> [FRAGMENTO DEL DOCUMENTO]:

----------

En efecto, no nos hallamos con una descripción paleontológica -como algunos piensan- del origen físico del universo. Es una reflexión metafísica, teológica volcada en una especie de poema hímnico. Y lo que este himno teológico hace es afirmar, contra todos los mitos religiosos de la antigüedad y modernos, que Dios no es ni el cielo ni la tierra, ni el sol ni las estrellas, ni la luz ni las tinieblas, ni el mar ni la naturaleza, ni los monstruos ni las plantas ni los animales.
‘Elohim', ‘Dios', no se confunde con nada de la naturaleza, no se identifica con el Todo, no con ninguna de sus partes. Ni siquiera con el hombre. Aunque éste sea ‘a su imagen y semejanza'. Eso canta Génesis uno y lo hemos escuchado en la primera lectura de esta solemne noche.
Desde entonces –de un modo clarísimo- los hombres de Israel tienen aguda conciencia de la trascendencia de Dios; de la distancia enorme que separa al hombre de su Creador. Distancia no espacial -porque sabemos que Dios sostiene, desde lo más íntimo, el ser de toda creatura- sino distancia ontológica, de existencia. Distancia también, casi oscuridad, en nuestras posibilidades de entenderlo, de conocerlo.
Pero, a pesar de ello, Israel sabe que toda su vocación consiste en entrar en amistad con ese Dios ‘distinto del universo', ‘trascendente', ‘santo' –y ‘santo', ‘sacro', ‘sagrado', quiere decir, etimológicamente, ‘separado', ‘distinto', ‘otro'-. Las sucesivas lecturas de esta vigilia nos han llevado de la mano hacia este llamado.

----------

> [ÍTEMS PROPORCIONADOS]:
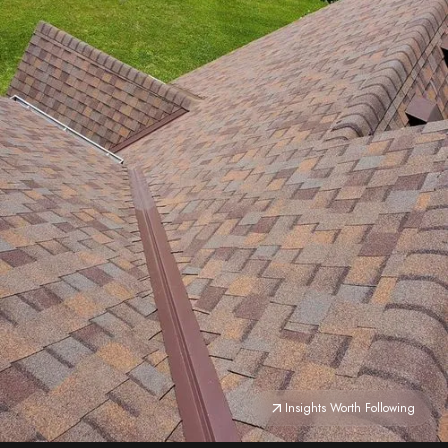
Insights Worth Following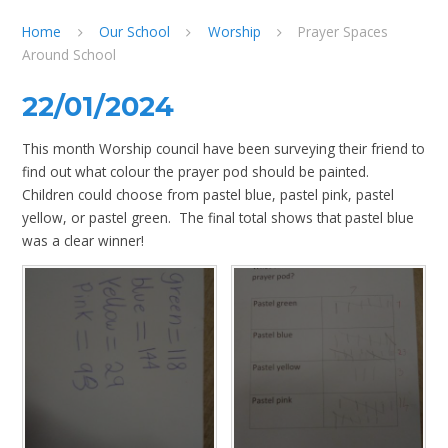
Home
Our School
Worship
Prayer Spaces
Around School
22/01/2024
This month Worship council have been surveying their friend to
find out what colour the prayer pod should be painted.
Children could choose from pastel blue, pastel pink, pastel
yellow, or pastel green. The final total shows that pastel blue
was a clear winner!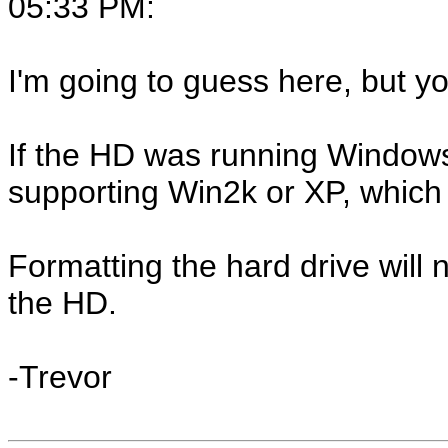
05:33 PM
:
I'm going to guess here, but yo
If the HD was running Windows 9
supporting Win2k or XP, which 
Formatting the hard drive will 
the HD.
-Trevor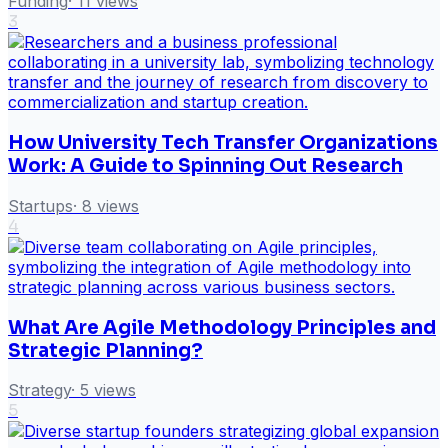
Funding
·
11
views
3
How University Tech Transfer Organizations
Work: A Guide to Spinning Out Research
Startups
·
8
views
4
What Are Agile Methodology Principles and
Strategic Planning?
Strategy
·
5
views
5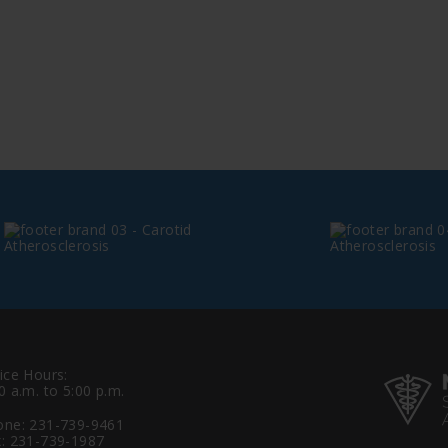
ice Hours:
0 a.m. to 5:00 p.m.
one:
231-739-9461
: 231-739-1987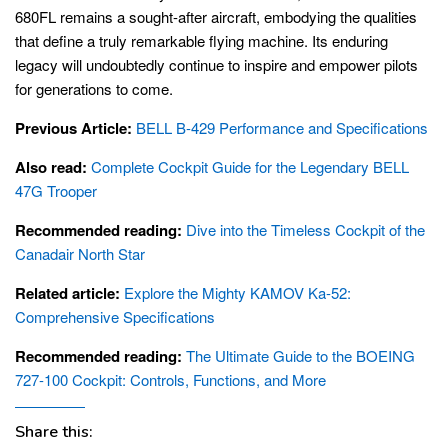
680FL remains a sought-after aircraft, embodying the qualities
that define a truly remarkable flying machine. Its enduring
legacy will undoubtedly continue to inspire and empower pilots
for generations to come.
Previous Article:
BELL B-429 Performance and Specifications
Also read:
Complete Cockpit Guide for the Legendary BELL
47G Trooper
Recommended reading:
Dive into the Timeless Cockpit of the
Canadair North Star
Related article:
Explore the Mighty KAMOV Ka-52:
Comprehensive Specifications
Recommended reading:
The Ultimate Guide to the BOEING
727-100 Cockpit: Controls, Functions, and More
Share this: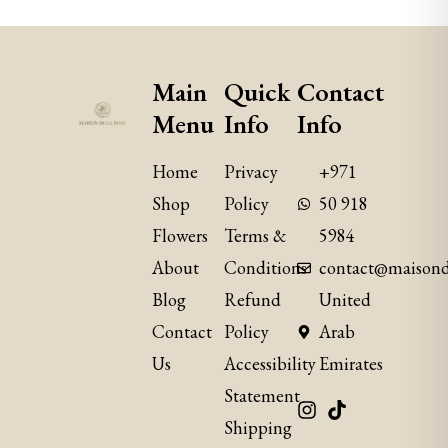
Main
Quick
Contact
Menu
Info
Info
Home
Privacy
+971
Shop
Policy
50 918
Flowers
Terms &
5984
About
Conditions
contact@maisond
Blog
Refund
United
Contact
Policy
Arab
Us
​Accessibility
Emirates
Statement
Shipping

----------

> [TAREAS A REALIZAR]:
- A) En el fragmento sobre Génesis uno, ¿qué quiere decir etimológicamente la palabra "santo"?
- B) Resume en dos oraciones el fragmento sobre Génesis uno.
- C) Prosigue el fragmento sobre Génesis uno y la trascendencia de Dios a partir de su última oración.

> [RESPUESTAS POR ÍTEM]:
- A) Quiere decir "separado", "distinto", "otro".

- B) Génesis uno no es una descripción paleontológica del origen físico del universo, sino una reflexión teológica en forma de himno que afirma que Dios no se confunde con nada de la naturaleza, ni siquiera con el hombre. Desde entonces Israel tiene aguda conciencia de la distancia ontológica que separa al hombre de su Creador, pero sabe que toda su vocación consiste en entrar en amistad con ese Dios trascendente.

- C)
¿Cómo, pues, hacerlo? ¿Cómo responder a este requerimiento? ¿Cómo podría un ser débil y miserable ponerse en contacto con el ser ‘tres veces Santo', ‘fuego devorador'? Dice Isaías que, cuando Dios se manifiesta, el hombre se siente invadido por el pánico. La luz fulgurante de Dios es demasiado fuerte para sus ojos enfermos, el amor apasionado de Dios constituye para él una exigencia insostenible.
Entre la exuberancia de la vida de Dios y la fragilidad de la propia existencia el hombre, representado por Israel, vislumbra una diferencia tremenda de densidad, y reconoce que la relación con Dios no es posible para él sin una transformación radical de su ser, -‘ corazón nuevo y espíritu nuevo' -, transformación que concibe como un ‘paso' del nivel profano al nivel sagrado. A esto proveerá el culto israelí.
Si Dios es ‘Santo', ‘separado', para poder entrar, sin perjuicio ni daño, en relación con Él, se impone una condición previa: impregnarse uno mismo de santidad, de separación, gracias a una ‘consagración'.
Es la solución ritual que el culto israelita propone consistente en un sistema de separaciones ceremoniales.
Y ya que el pueblo en general no tiene la santidad requerida para acercarse a Dios –si intentara hacerlo perecería- se pone aparte una tribu, la de Leví, que estará consagrada al servicio de Dios. Pero eso no basta. De esa tribu se separa una familia, la de Aarón y, luego, de ella, la de Sadoq. De la estirpe de Sadoc se escogerá a los sacerdotes –sadoquitas o saduceos- encargados de asegurar las buenas relaciones entre el pueblo y Dios.
La separación del sacerdote se expresa mediante una ceremonia de consagración que lo traslada simbólicamente a la esfera de lo sagrado. Consagración que nos describen en detalle los libros del Éxodo y del Levítico: un baño ritual para purificar los contactos profanos; una unción que lo impregna de santidad; vestiduras especiales que expresan su pertenencia al mundo sagrado; sacrificios de consagración.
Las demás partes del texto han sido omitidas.